Summary of "Lec 44 Practical session - 2"

This lecture covers the practical aspects of designing and training a neural network, focusing on optimizers, data preprocessing, model building, training, evaluation, and fine-tuning, specifically using a multi-layer perceptron (MLP) for a binary classification problem.
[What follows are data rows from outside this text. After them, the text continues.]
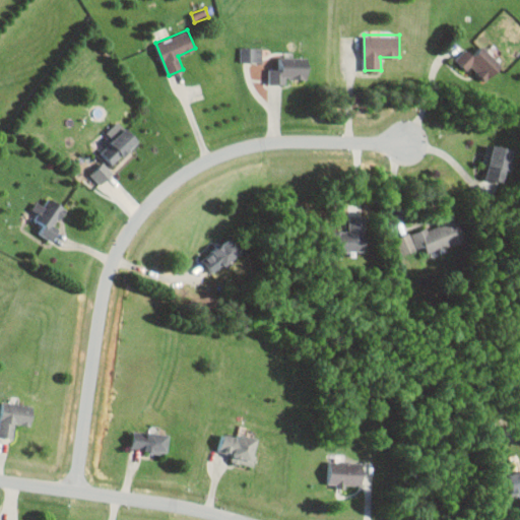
[(466,70),(471,65),(485,80),(503,65),(483,45),(472,55),(466,48),(455,58),(466,70)]
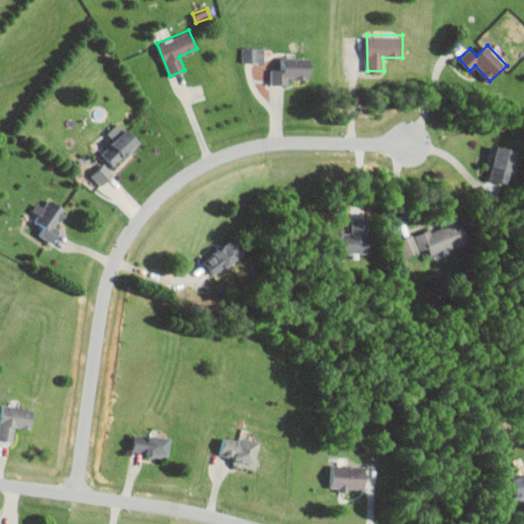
[(243,60),(264,61),(264,47),(243,46),(243,60)]
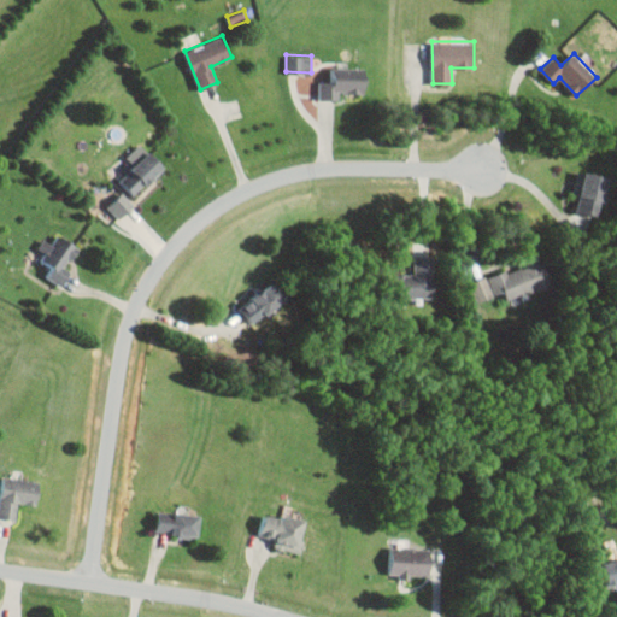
[(321,99),(340,98),(340,93),(365,92),(365,66),(330,68),(331,80),(319,80),(321,99)]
The session transitions from theory to hands-on coding in Google Colab.

Main Ideas and Concepts

1. Optimizers in Neural Networks

Purpose: Optimizers reduce the loss by updating the weights during training.
Common Optimizers Discussed:
- Adam (Adaptive Moment Estimation): Most commonly used, adaptable learning rate.
- Stochastic Gradient Descent (SGD): Can be used with or without momentum.
- RMSProp (Root Mean Square Propagation)
- Adagrad
- Adadelta
- Adamax: Variant of Adam.
- Gradient Descent Variants: Batch Gradient Descent, Mini-batch Gradient Descent, and Stochastic Gradient Descent.
Batch Size Impact:
- Batch Gradient Descent: Batch size = entire training set.
- Mini-batch Gradient Descent: Batch size = subset (e.g., 32 samples).
- SGD: Batch size = 1 sample.
Optimizer is a hyperparameter and should be chosen/tuned based on the problem.

2. Neural Network Design for Different Problems

Regression Problem:
- Output layer neurons = 1.
- Activation function = Linear.
- Loss functions = Mean Squared Error (MSE), Mean Absolute Error (MAE), Root Mean Squared Error (RMSE).
- Metrics = MSE, MAE, etc.
Classification Problem:
- Binary Classification:
  - Output neurons = 1.
  - Activation function = Sigmoid.
  - Loss function = Binary Cross-Entropy.
  - Metric = Accuracy.
- Multiclass Classification:
  - Output neurons = number of classes.
  - Activation function = Softmax.
  - Loss function = Categorical Cross-Entropy or Sparse Categorical Cross-Entropy (depending on label encoding).
Hidden Layers:
- No fixed restriction on number of neurons or layers.
- Activation function typically ReLU (Rectified Linear Unit), with variants like Leaky ReLU or Parametric ReLU.

3. Data Preprocessing

Reading Data:
- Using pandas read_csv for CSV files.
- For Excel files, use read_excel.
Separating Features and Labels:
- Features assigned to X by dropping label column.
- Labels assigned to Y.
Feature Scaling:
- Important to scale features to avoid bias due to differing value ranges.
- MinMaxScaler: Scales features to range [0, 1] using formula: xscaled = (x - xmin) / (xmax - xmin)
- StandardScaler: Another scaling method (mean=0, variance=1).
- Fit-transform approach: first compute scaling parameters (fit), then apply transformation.
Train-Test Split:
- Using train_test_split from sklearn.
- Typical split: 80% training, 20% testing (can vary).
- Use random_state for reproducibility.

4. Building the Neural Network Model

Framework: Keras (part of TensorFlow).
Model Type: Sequential model with fully connected (Dense) layers.
Input Layer: Input dimension = number of features (e.g., 49).
Hidden Layers: Example given with two hidden layers, each with 32 neurons and ReLU activation.
Output Layer: One neuron with sigmoid activation for binary classification.
Compiling Model:
- Specify optimizer (e.g., Adam).
- Specify loss function (binary cross-entropy for binary classification).
- Specify metrics (accuracy).
Training Model:
- Use model.fit() with training features and labels.
- Specify number of epochs (e.g., 15).
- Specify batch size (e.g., 32).
- Batch size controls how many samples are processed before updating weights.

5. Model Evaluation and Prediction

Prediction:
- Use model.predict() on unseen test data (X_test).
- Output values are probabilities between 0 and 1 (due to sigmoid).
- Threshold at 0.5 to convert probabilities to class labels (0 or 1).
Visualizing Predictions:
- Use np.column_stack to compare predicted labels and true labels side by side.